• _THE REQUEST_
According to the forum post below, why does its author consider storing analyze options in the table schema more convenient than writing them to an internal table? Answer in one to three sentences.

• _SELECTED PASSAGE_

Original topic: [Analyze] 为啥analyze options持久化的时候是写内部表而不是存在表的schema里面呢?

| username: TiDBer_D7483dYr

I see it was introduced in *: persist analyze options for manual and auto analyze by chrysan · Pull Request #30939 · pingcap/tidb · GitHub.

  1. Wouldn’t it be more convenient to store it in the schema? This way, we wouldn’t have to worry about the GC (if the table is deleted or renamed, we need to delete the corresponding configuration from the mysql.analyze_options internal table). Is there any other consideration?

  2. The comment for the getAdjustedSampleRate function mentions that the paper “Random sampling for histogram construction: how much is enough?” has proven that no matter how large the database is, once the sample size reaches a certain value (around 100k), the accuracy is sufficient. Does this mean that the number of buckets, the number of top-n, etc., also have an upper limit? If so, why not directly set the default to this upper limit, so we don’t have to adjust it?

• _RECORDED INFORMATION_
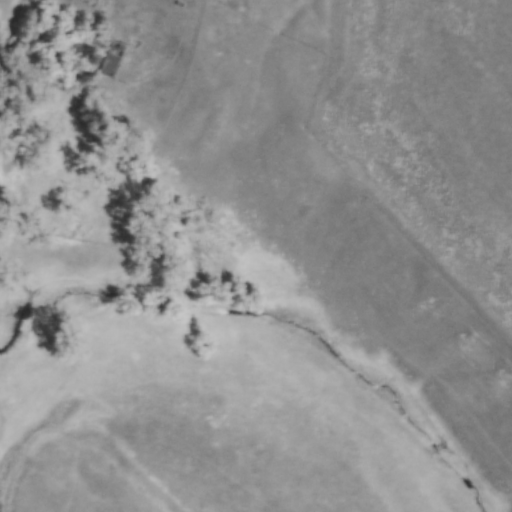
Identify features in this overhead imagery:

• _ANSWER TO THE EXERCISE_
Storing the options in the schema would remove the need to worry about garbage collection. With the internal-table approach, deleting or renaming a table requires deleting its configuration from the mysql.analyze_options internal table.